**Document text**

API prompt caching (OpenAI, Anthropic, others)

Cloud providers now expose prompt caching explicitly. You structure requests so a large static prefix — system prompt, tool schemas, documentation corpus — is marked cacheable. On subsequent calls with the same prefix, the provider reuses stored KV states instead of recomputing prefill, cutting cost and TTFT dramatically.

Typical patterns:

  • Put stable content first (system instructions, JSON tool definitions, long reference docs).
  • Put variable content last (user message, session-specific state).
  • Keep cache breakpoints aligned — changing one byte in the prefix invalidates the cache.
  • Monitor cache hit metrics; misses often mean accidental nondeterminism (timestamps in system prompts, unordered JSON keys).

Cached tokens are billed at a reduced rate on many APIs, but minimum cacheable lengths apply (often 1,024+ tokens). Small prompts see no benefit. Agent frameworks that resend the same 20K-token tool manifest every turn without caching can spend 10× what a cache-aware client would.

Multi-turn chat: what actually grows

Each assistant reply appends tokens to the context. Turn 10 of a support chat may carry the full transcript unless you prune. Strategies:

  • Rolling window — keep the last N tokens of history; simplest but loses early facts.
  • Summary buffer — periodically compress older turns into a running summary message (cheaper cache than verbatim replay).
  • Retrieval over history — embed past turns, fetch only relevant snippets (pairs with RAG).
  • Server-side session cache — some providers let you pass a cache key or conversation ID so KV state persists server-side between HTTP calls without resending text.

The worst pattern is naive "append everything to messages[]" in long agent loops. Memory, cost, and latency compound until you hit the context ceiling mid-task.

KV cache on edge and mobile devices

On-device LLMs — Apple Intelligence, Gemini Nano, local llama.cpp builds — face tighter RAM ceilings than datacenter GPUs. A 3B–8B quantized model may fit in 4–8 GB total, leaving little room for a 32K KV cache. Edge runtimes use aggressive quantization, shorter default contexts, and sometimes KV cache quantization or eviction policies that drop oldest tokens.

**Your task**
Answer from the text above on caching:
(a) What minimum cacheable length often applies?
(b) Which multi-turn strategy is called simplest but loses early facts?
(c) In how much total memory may a 3B–8B quantized model fit?

**Dataset records**
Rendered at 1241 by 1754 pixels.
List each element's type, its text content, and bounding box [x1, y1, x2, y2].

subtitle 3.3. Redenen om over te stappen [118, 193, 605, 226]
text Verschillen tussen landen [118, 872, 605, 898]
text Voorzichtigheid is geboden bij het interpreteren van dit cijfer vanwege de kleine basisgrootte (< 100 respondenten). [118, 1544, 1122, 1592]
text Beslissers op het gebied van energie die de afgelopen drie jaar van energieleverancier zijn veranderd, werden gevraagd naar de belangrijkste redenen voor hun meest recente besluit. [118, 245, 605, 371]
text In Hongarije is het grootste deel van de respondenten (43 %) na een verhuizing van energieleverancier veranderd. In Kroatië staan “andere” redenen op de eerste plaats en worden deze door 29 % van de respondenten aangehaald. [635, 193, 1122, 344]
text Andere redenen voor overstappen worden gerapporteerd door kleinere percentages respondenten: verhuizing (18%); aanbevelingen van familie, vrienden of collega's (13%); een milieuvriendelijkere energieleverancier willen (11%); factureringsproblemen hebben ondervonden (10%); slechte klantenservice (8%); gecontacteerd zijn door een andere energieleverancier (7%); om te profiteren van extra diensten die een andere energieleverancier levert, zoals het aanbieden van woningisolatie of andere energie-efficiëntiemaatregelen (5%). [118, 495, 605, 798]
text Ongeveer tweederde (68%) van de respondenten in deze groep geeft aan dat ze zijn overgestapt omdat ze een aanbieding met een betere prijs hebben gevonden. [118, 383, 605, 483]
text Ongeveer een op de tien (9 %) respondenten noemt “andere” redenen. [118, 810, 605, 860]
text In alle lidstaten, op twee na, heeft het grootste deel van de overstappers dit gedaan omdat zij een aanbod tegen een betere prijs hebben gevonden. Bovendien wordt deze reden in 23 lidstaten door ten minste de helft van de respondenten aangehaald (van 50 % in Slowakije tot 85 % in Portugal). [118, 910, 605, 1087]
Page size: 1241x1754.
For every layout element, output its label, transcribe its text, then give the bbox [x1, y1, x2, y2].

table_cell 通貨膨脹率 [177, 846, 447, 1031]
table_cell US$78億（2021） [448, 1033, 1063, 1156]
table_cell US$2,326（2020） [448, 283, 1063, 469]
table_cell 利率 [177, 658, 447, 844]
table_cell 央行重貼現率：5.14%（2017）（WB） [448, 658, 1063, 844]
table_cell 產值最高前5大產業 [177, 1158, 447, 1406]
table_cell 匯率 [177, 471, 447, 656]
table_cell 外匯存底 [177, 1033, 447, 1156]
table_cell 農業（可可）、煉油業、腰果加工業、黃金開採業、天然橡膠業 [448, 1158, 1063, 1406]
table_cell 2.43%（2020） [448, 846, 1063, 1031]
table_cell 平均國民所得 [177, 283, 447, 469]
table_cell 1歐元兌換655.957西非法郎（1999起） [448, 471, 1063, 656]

**Solution for this exercise**
(a) Often 1,024+ tokens.
(b) The rolling window, which keeps the last N tokens of history.
(c) 4–8 GB total.